Cartoonist and writer Becker (All I Need to Know I Learned from My Cat
) sloughed off her repeated seizures as stress-related and lived with the strangeness of periodic episodes for three and half years, until a friend witnessed an attack in May 1999. Becker finally sought medical testing and underwent brain surgery. Her memoir loosely brackets the year around her procedure, from the initial diagnosis to the long, slow recovery, when unpredicted side effects interfered with her speech and even her thought processes. As Becker's healing slogs along at a snail's pace, she wonders, "Up until now, I didn't know things were missing until I went looking for them.... What about the things I don't think to look for?
" Such problems assailed the essence of Becker's talents for being funny and easily expressing herself through words and drawing. Her struggle to recuperate has a profound effect on relationships and changes her own expectations about being a friend, lover and family member. As anyone might, Becker asks herself, "What if my life is a life I don't want to live?

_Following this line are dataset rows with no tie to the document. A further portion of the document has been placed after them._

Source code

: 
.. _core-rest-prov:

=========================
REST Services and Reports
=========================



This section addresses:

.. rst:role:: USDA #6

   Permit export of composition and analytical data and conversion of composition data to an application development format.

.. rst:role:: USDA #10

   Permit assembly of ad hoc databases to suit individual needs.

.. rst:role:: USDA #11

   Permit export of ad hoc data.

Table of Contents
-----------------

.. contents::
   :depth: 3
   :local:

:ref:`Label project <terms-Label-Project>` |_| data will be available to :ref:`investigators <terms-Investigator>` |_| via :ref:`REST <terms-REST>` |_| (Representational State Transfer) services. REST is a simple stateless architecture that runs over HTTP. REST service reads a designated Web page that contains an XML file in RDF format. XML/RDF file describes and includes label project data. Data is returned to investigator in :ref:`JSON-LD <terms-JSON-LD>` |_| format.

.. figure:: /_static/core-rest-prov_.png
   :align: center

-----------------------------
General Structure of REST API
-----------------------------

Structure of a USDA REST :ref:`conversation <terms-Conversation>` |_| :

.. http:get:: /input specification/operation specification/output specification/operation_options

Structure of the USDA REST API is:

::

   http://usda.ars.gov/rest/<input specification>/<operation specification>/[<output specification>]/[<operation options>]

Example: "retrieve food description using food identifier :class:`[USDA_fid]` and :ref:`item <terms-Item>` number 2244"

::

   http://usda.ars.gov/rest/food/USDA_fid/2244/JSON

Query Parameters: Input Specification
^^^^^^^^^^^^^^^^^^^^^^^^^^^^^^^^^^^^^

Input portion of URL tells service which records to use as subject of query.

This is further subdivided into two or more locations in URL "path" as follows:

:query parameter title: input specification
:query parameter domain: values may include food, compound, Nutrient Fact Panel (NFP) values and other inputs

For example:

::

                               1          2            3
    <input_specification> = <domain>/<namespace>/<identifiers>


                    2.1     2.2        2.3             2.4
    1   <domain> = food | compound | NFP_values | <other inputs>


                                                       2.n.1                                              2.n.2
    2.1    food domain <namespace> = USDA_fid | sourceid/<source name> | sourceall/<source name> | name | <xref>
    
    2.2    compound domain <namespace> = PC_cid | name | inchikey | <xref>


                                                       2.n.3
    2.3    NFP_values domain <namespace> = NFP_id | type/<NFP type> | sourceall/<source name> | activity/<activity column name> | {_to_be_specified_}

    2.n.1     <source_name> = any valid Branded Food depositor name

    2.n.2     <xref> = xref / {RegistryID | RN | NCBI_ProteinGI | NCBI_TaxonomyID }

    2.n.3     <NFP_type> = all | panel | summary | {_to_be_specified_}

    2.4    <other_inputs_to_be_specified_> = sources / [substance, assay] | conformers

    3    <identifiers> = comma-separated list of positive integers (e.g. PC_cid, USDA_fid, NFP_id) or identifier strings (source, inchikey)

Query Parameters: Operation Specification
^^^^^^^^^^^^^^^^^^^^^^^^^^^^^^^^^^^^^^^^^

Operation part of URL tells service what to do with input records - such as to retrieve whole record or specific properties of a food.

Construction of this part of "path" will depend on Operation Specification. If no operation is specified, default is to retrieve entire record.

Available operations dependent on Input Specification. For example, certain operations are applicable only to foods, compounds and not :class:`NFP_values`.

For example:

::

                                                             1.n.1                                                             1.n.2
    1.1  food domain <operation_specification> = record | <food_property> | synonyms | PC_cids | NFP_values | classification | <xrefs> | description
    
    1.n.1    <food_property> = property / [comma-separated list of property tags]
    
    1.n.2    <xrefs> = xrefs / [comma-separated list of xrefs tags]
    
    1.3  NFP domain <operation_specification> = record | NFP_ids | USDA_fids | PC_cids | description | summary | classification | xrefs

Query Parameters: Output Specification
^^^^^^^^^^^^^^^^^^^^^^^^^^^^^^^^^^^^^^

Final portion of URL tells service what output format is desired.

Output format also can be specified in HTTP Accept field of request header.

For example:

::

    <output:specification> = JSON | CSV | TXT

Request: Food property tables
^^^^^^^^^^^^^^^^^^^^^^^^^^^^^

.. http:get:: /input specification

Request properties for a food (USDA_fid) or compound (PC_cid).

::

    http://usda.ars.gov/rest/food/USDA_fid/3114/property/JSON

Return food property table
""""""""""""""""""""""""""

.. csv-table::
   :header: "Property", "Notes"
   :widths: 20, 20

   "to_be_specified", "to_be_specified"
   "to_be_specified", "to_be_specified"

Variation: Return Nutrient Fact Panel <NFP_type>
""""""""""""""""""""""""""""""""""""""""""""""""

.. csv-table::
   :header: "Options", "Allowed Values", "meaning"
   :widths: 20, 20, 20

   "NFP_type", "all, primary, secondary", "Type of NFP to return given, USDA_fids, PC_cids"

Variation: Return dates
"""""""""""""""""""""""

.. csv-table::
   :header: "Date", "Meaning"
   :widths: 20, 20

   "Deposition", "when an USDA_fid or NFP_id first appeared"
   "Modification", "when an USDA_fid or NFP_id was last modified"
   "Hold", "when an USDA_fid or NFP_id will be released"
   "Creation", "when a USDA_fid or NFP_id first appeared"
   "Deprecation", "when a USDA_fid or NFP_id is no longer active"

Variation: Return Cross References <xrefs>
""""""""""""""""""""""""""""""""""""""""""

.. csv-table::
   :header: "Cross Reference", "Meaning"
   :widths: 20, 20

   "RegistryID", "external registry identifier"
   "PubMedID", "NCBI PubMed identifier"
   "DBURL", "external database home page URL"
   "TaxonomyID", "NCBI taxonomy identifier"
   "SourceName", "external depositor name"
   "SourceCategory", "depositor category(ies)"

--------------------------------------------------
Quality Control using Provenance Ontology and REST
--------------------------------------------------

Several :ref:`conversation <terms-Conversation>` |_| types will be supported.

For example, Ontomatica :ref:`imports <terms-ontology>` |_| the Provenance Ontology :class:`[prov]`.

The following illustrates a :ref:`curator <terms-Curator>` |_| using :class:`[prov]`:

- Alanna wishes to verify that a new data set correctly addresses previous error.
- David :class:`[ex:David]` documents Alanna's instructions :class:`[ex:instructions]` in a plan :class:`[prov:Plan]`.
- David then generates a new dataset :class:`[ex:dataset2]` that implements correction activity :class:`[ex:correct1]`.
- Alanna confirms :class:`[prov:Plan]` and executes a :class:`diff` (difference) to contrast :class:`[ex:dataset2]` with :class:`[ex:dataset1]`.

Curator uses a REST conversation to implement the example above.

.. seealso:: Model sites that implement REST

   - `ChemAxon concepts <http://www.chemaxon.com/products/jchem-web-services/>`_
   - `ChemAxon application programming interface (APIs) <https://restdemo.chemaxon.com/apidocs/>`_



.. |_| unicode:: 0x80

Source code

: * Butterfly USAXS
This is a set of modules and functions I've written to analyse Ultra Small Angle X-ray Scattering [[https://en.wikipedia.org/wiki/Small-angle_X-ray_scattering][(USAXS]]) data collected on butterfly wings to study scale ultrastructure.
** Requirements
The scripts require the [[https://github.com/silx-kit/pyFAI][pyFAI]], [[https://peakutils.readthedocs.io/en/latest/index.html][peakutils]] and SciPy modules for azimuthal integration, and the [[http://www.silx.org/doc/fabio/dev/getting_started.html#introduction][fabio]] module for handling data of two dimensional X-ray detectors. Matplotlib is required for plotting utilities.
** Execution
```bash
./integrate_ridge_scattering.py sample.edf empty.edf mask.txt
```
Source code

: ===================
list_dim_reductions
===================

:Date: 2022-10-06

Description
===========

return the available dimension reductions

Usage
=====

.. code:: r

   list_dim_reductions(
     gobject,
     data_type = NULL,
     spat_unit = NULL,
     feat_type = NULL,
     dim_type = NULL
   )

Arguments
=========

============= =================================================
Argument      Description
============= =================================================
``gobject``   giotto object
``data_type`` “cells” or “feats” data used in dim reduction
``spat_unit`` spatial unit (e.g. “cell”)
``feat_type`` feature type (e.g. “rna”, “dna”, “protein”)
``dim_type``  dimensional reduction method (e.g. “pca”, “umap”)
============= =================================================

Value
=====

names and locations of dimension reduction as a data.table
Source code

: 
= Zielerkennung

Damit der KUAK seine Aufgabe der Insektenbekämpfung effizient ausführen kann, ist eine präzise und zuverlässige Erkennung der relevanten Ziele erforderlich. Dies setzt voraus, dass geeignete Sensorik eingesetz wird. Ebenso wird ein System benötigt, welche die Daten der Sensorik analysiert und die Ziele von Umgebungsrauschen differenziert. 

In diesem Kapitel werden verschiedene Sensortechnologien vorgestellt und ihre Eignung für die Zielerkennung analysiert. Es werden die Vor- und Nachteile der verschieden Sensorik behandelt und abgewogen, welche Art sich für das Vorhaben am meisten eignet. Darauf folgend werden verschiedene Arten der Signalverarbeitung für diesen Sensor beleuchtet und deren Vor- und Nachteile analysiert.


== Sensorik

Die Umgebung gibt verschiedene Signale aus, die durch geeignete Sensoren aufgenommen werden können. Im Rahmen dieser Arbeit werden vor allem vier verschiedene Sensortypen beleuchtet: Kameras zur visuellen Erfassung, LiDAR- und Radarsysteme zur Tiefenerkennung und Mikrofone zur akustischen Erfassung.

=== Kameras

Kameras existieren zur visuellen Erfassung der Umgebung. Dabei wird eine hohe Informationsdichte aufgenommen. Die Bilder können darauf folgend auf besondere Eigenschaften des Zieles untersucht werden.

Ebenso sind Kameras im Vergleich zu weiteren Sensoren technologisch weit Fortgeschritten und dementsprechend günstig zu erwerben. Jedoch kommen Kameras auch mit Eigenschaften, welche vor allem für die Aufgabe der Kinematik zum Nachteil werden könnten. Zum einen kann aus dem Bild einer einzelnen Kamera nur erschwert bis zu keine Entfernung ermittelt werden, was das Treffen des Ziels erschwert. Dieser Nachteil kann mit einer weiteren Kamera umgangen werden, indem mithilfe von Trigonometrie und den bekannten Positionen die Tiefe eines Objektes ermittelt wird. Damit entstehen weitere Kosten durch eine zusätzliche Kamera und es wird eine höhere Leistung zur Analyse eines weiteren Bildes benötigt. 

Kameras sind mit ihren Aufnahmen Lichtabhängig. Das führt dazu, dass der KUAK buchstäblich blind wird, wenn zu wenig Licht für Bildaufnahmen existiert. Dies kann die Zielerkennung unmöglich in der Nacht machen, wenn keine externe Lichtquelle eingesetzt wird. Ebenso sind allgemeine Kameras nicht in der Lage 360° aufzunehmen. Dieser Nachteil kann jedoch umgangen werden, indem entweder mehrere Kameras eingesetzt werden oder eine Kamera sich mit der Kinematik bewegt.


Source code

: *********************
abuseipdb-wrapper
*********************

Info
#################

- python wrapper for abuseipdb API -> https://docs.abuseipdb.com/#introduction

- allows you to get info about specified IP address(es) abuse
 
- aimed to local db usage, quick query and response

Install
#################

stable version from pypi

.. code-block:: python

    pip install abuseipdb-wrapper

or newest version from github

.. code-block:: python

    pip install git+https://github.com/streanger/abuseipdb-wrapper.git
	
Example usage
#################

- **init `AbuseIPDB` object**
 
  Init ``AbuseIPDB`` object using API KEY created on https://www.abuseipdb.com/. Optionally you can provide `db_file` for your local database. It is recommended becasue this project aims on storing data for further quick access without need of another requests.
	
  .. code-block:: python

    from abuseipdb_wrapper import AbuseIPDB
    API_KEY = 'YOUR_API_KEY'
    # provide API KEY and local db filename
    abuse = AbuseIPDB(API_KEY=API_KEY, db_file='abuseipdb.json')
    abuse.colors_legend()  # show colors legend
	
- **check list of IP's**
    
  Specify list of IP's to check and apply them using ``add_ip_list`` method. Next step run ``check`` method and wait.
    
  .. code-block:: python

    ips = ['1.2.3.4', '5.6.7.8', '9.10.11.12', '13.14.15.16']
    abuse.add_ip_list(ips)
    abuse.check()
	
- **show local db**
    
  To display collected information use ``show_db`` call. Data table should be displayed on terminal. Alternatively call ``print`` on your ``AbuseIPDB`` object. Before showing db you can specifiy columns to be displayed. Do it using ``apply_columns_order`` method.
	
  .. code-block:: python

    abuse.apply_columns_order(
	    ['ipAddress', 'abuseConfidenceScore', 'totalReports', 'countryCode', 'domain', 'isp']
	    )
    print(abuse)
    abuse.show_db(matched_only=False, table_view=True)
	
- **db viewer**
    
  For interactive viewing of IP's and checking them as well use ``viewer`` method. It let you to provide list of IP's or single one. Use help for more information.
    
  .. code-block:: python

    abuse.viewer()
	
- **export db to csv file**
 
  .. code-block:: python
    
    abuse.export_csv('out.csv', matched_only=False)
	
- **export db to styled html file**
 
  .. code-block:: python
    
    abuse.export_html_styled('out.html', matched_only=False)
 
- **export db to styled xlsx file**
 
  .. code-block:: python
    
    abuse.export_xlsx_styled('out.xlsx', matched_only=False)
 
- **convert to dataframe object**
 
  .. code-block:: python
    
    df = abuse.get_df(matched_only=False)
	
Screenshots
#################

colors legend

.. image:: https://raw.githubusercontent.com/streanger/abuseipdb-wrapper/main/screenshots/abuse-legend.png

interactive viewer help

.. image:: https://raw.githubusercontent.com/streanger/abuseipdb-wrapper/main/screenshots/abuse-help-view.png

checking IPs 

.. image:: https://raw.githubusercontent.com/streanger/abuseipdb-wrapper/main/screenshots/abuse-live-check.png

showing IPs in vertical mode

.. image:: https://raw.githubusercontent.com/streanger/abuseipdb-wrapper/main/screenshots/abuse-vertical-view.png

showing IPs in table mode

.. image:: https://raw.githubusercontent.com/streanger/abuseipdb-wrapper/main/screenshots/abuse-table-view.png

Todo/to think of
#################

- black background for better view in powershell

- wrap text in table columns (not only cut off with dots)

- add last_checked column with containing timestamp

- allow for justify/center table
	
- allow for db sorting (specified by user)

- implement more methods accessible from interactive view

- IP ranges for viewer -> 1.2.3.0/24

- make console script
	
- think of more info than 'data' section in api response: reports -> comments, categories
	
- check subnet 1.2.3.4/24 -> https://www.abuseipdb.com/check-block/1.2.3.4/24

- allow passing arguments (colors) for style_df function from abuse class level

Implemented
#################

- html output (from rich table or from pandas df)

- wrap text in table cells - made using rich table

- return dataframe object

" But with the help of others and her slowly returning sense of humor, she eventually recreates a life she recognizes as her own, one in which she even completes a strenuous AIDS fund-raising bike ride and begins a competitive writing fellowship. Becker's deeply personal and surprisingly funny account intersperses text with such whimsical additions as Becker's "Cardiac Exercise Tolerance" and kooky cartoons. (Mar.)
A 20-city author tour and a national marketing campaign will draw in fans of Becker's previous work.